24 Jan 2019: "Lesson" by Forrest Hamer

It was 1963 or 4, summer,
and my father was driving our family
from Ft. Hood to North Carolina in our 56 Buick.
We'd been hearing about Klan attacks, and we knew

Mississippi to be more dangerous than usual.
Dark lay hanging from the trees the way moss did,
and when it moaned light against the windows
that night, my father pulled off the road to sleep.

      Noises
that usually woke me from rest afraid of monsters
kept my father awake that night, too,
and I lay in the quiet noticing him listen, learning
that he might not be able always to protect us

from everything and the creatures besides;
perhaps not even from the fury suddenly loud
through my body about his trip from Texas
to settle us home before he would go away

to a place no place in the world
he named Viet Nam.
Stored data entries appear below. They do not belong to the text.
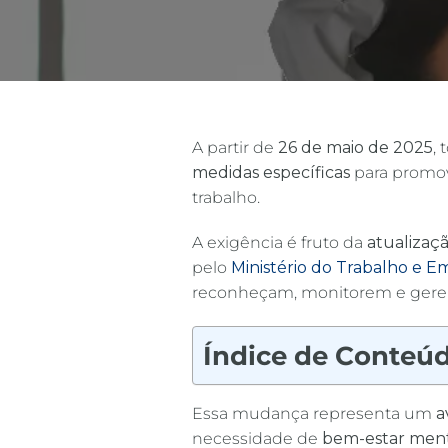
A partir de
26 de maio de 2025
,
medidas específicas
para promo
trabalho.
A exigência é fruto da
atualizaç
pelo
Ministério do Trabalho e 
reconheçam, monitorem e ger
Índice de Conteú
Essa mudança representa um
a
necessidade de
bem-estar men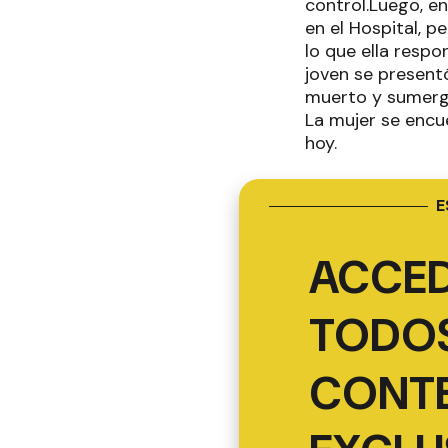
control.Luego, e
en el Hospital, 
lo que ella resp
joven se present
muerto y sumergi
La mujer se encue
hoy.
E
ACCED
TODOS
CONT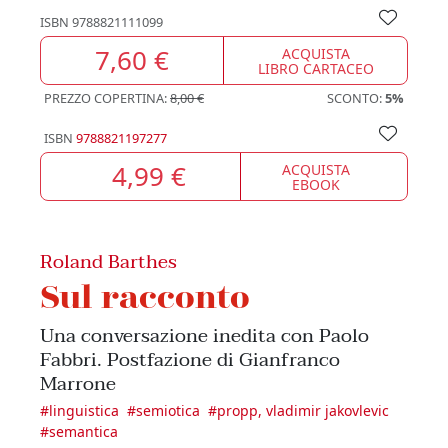
ISBN
9788821111099
7,60 €
ACQUISTA
LIBRO CARTACEO
PREZZO COPERTINA:
8,00 €
SCONTO:
5%
ISBN
9788821197277
4,99 €
ACQUISTA
EBOOK
Roland Barthes
Sul racconto
Una conversazione inedita con Paolo
Fabbri. Postfazione di Gianfranco
Marrone
#
linguistica
#
semiotica
#
propp, vladimir jakovlevic
#
semantica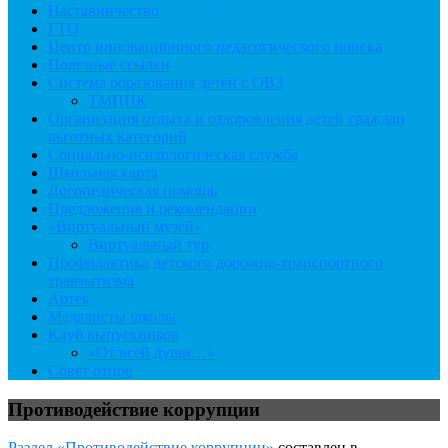
Наставничество
ГТО
Центр инновационного педагогического поиска
Полезные ссылки
Система образования детей с ОВЗ
ТМППК
Организация отдыха и оздоровления детей граждан
льготных категорий
Социально-психологическая служба
Школьная карта
Логопедическая помощь
Предложения и рекомендации
«Виртуальный музей»
Виртуальный тур
Профилактика детского дорожно-транспортного
травматизма
Артек
Медалисты школы
Клуб выпускников
«От всей души…»
Совет отцов
Противодействие коррупции
Раздел «Противодействие коррупции»
составлен в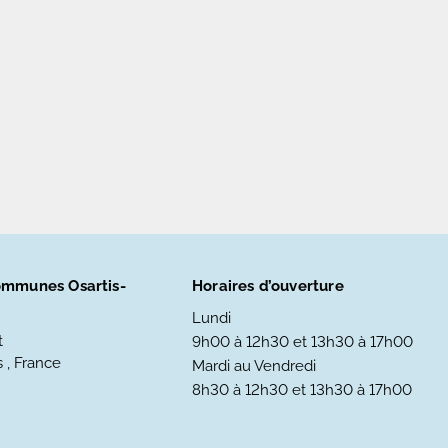
mmunes Osartis-
Horaires d’ouverture
Lundi
t
9h00 à 12h30 et 13h30 à 17h00
 , France
Mardi au Vendredi
8h30 à 12h30 et 13h30 à 17h00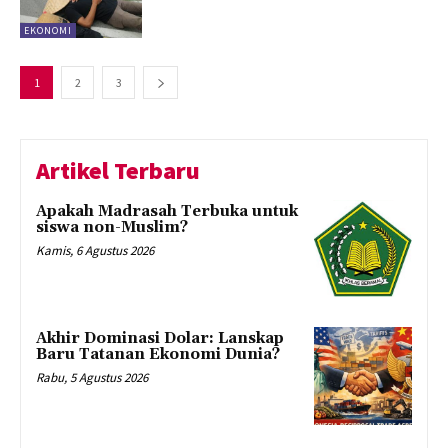
EKONOMI
1
2
3
Artikel Terbaru
Apakah Madrasah Terbuka untuk
siswa non-Muslim?
Kamis, 6 Agustus 2026
Akhir Dominasi Dolar: Lanskap
Baru Tatanan Ekonomi Dunia?
Rabu, 5 Agustus 2026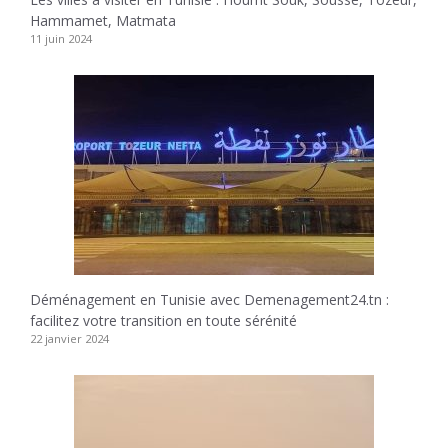
Hammamet, Matmata
11 juin 2024
Déménagement en Tunisie avec Demenagement24.tn :
facilitez votre transition en toute sérénité
22 janvier 2024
A boy needs a father
with him, I kept thinking, fixed against noise
from the dark.

1 comment:

  1. This is a powerful line and shift in the poem, "Dark lay hanging from the trees the way moss did."

    There is a loss of innocence and realization for the narrator. He/she realizes that dad isn't superman and, "might not be able always to protect us." I never had to learn that as a kid.

    Then to make matters worse pile Vietnam on top of violent racism. We've read some dark poems the last week, but "Lesson" really captures the terror. So many clues in the word choices and tone that this isn't going to end well.